### Supplied passage

As Lt. Joe says, she was just looking for another hit–& willing to murder to get it.
Nicknames: Leona Geraldine Jones went by the nickname Oni. Often, in the underworld of drugs & crime, people are known only by nicknames–for them, a welcome anonymity.
The Safe: Although there was someone willing to kill to possess it (not to mention that Yankee stadium full of suspects who probably thought about stealing from it), this was really just a cheap safe, intended as fire protection, not burglary proof. Witness that a couple of non expert bumblers were able to pry it open.
The Accomplice: Michael Parsons served twelve years in prison for his role in this crime. Why is there always someone willing to go along as accessory to crime, no matter how heinous or dangerous? That’s a question with no answer.
A Business Mentality: Lt. Joe tells me there’s “always a Jamie,” in certain neighborhoods. This Jamie served a useful function in his neighborhood. People admired him. In addition to his other enterprises, Jamie also sold drugs. He fenced stolen property. He had served three years in jail. Producers for the show don’t mention quite all the illegal enterprises, as they wish to maintain our sympathy for Jamie. But who doesn’t feel sympathy for a murder victim, no matter who he was? No one deserves murder.
The Perpetrator: Oni was so seriously addicted to crack cocaine that she would not have been able to function as a drug dealer, except on the outer fringes of that underworld. Her physical health had begun to decline, too. Lt. Joe does not know what happened to her, but doubt she survived her time in prison.
The Title: Oh, we could go for less snarky titles. Show some respect!

######

Answer these questions using the case commentary:
1. What nickname did Leona Geraldine Jones go by?
2. How many years did Michael Parsons serve in prison for his role in the crime?
3. What was the safe intended as?
The listing is not needed for any work on the case commentary.

### Entries shown

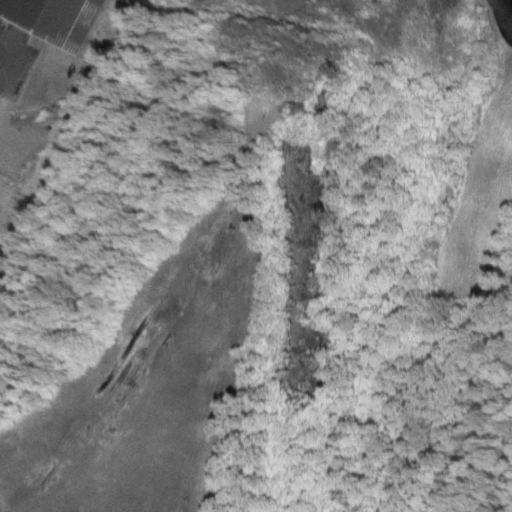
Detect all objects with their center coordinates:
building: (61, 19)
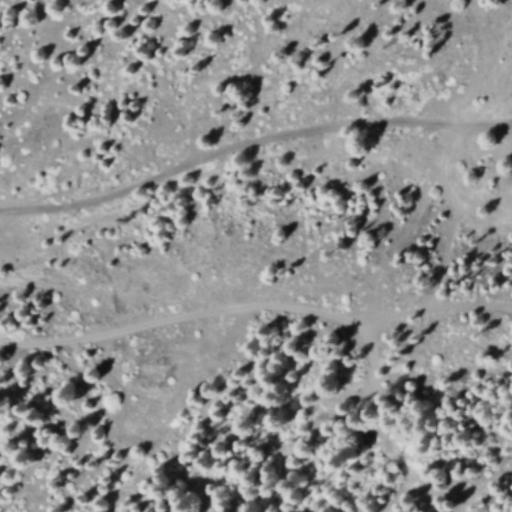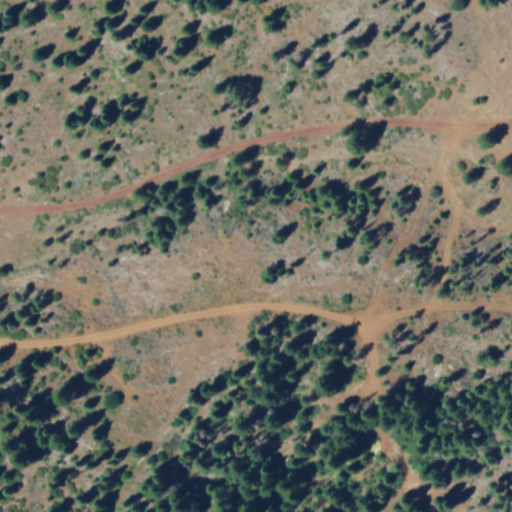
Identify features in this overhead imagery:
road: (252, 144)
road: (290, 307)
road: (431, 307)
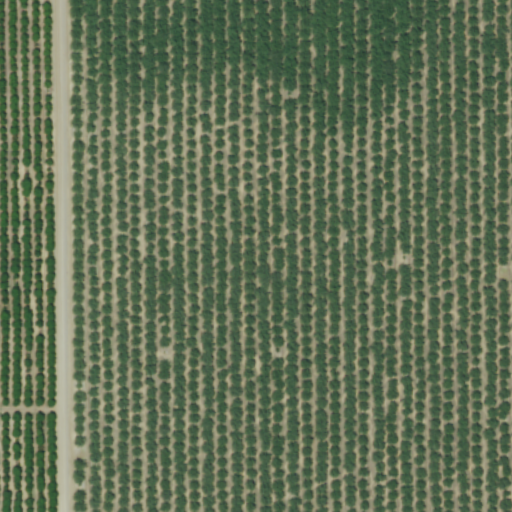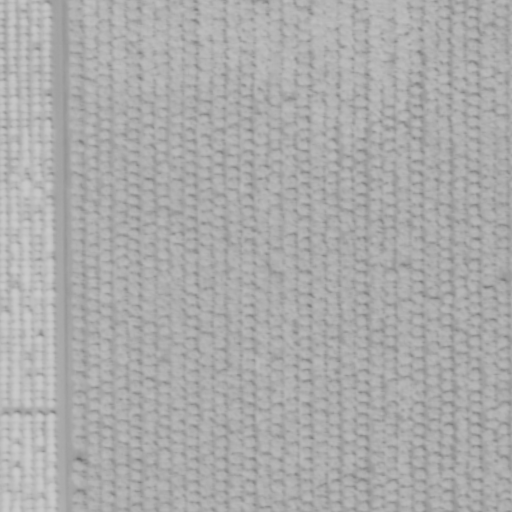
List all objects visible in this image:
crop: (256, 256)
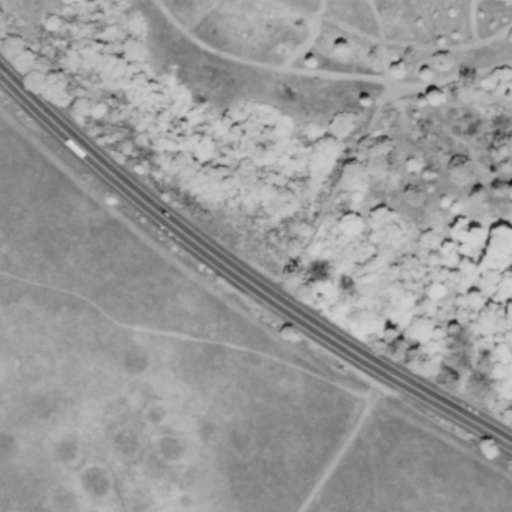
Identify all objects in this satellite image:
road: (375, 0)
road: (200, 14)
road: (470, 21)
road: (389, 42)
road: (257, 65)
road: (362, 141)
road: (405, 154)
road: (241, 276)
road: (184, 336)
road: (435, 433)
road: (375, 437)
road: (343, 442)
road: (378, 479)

######
### Entries shown

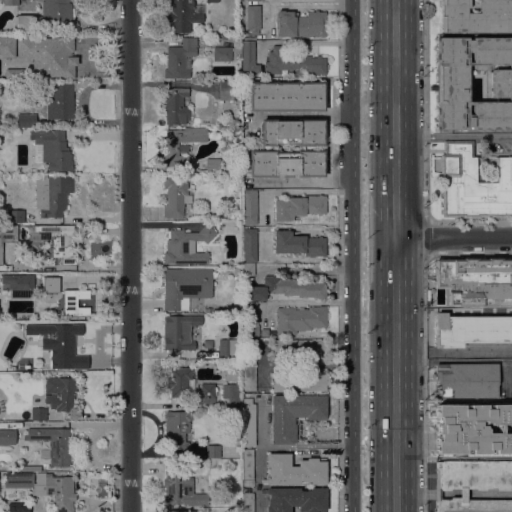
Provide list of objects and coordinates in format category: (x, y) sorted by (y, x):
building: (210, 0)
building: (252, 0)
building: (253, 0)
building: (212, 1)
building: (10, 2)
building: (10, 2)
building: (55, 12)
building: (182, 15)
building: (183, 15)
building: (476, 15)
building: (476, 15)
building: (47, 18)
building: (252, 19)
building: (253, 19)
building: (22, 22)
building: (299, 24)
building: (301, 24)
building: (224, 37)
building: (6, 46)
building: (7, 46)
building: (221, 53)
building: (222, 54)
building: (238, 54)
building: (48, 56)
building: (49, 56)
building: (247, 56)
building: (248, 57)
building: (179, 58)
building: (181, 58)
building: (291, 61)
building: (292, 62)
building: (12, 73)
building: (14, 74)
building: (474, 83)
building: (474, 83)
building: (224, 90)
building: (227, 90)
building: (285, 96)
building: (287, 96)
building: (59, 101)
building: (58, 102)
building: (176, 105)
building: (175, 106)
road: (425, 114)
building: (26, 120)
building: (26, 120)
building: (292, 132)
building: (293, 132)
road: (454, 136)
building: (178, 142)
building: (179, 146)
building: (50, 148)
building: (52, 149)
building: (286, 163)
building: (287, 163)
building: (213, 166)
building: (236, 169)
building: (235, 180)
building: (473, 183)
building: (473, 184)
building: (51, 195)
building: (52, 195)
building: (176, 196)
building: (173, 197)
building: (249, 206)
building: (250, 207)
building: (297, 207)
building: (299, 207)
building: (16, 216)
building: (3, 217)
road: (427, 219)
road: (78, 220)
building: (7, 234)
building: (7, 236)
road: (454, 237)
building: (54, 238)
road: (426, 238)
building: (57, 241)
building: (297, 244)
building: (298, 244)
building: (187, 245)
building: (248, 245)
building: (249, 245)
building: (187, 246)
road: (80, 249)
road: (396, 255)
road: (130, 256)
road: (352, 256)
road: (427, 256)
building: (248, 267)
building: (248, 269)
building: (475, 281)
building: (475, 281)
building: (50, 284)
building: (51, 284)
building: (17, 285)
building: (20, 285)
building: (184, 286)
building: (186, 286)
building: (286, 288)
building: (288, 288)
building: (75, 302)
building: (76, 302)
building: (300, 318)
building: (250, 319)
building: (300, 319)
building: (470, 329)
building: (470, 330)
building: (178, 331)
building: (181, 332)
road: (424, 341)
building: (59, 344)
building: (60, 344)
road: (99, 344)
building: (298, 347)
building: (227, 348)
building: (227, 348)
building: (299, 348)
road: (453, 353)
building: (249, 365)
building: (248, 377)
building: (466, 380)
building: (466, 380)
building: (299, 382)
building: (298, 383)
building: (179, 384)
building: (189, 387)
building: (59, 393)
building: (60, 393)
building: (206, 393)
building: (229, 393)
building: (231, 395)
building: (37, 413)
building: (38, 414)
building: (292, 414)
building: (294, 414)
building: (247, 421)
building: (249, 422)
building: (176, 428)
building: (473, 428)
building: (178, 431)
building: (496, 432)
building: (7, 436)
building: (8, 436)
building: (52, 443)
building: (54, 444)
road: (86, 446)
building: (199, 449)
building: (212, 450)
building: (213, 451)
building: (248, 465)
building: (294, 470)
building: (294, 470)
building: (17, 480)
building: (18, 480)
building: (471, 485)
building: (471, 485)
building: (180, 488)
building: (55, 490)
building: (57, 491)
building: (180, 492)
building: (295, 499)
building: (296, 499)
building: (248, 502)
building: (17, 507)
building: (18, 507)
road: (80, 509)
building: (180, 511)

######

Response:
1. Oni
2. Twelve years
3. Fire protection